Dataset section:
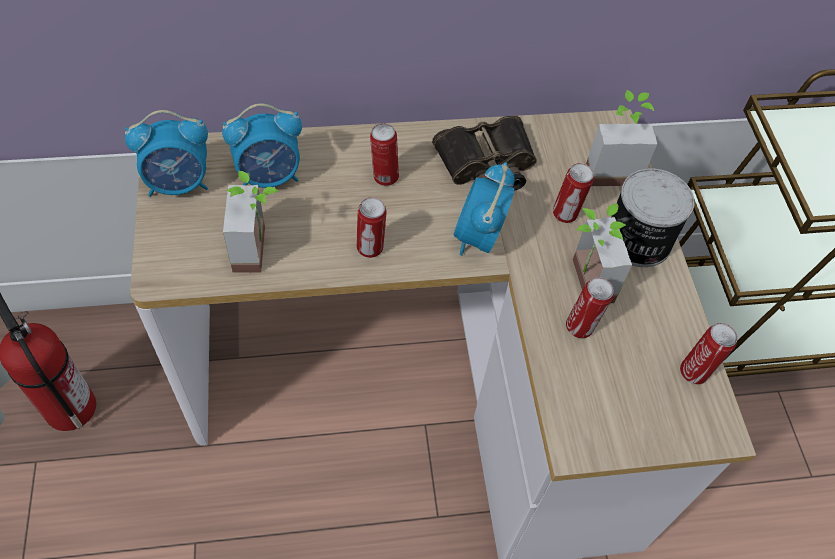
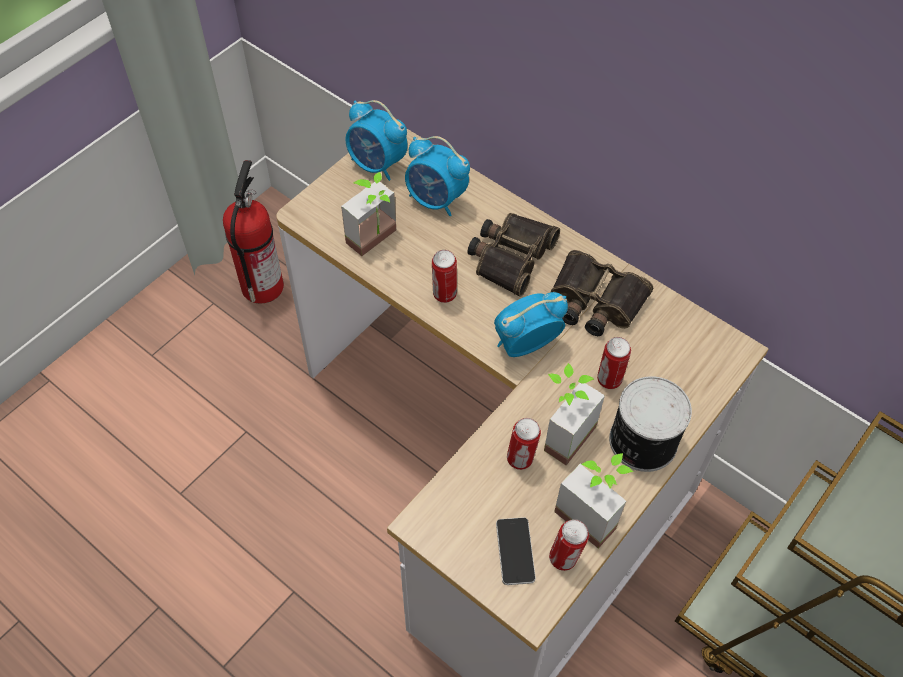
camera: 50 degrees right, 0 degrees up
can [370,123,399,186] -> binoculars [468,213,560,297]
potted plant [586,90,657,186] -> potted plant moved to [554,453,634,548]
none -> phone [496,517,536,585]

Assignment:
When you transcribe the lines above, keep every word exact but leave the pictures behind.

Answer:
camera: 50 degrees right, 0 degrees up
can [370,123,399,186] -> binoculars [468,213,560,297]
potted plant [586,90,657,186] -> potted plant moved to [554,453,634,548]
none -> phone [496,517,536,585]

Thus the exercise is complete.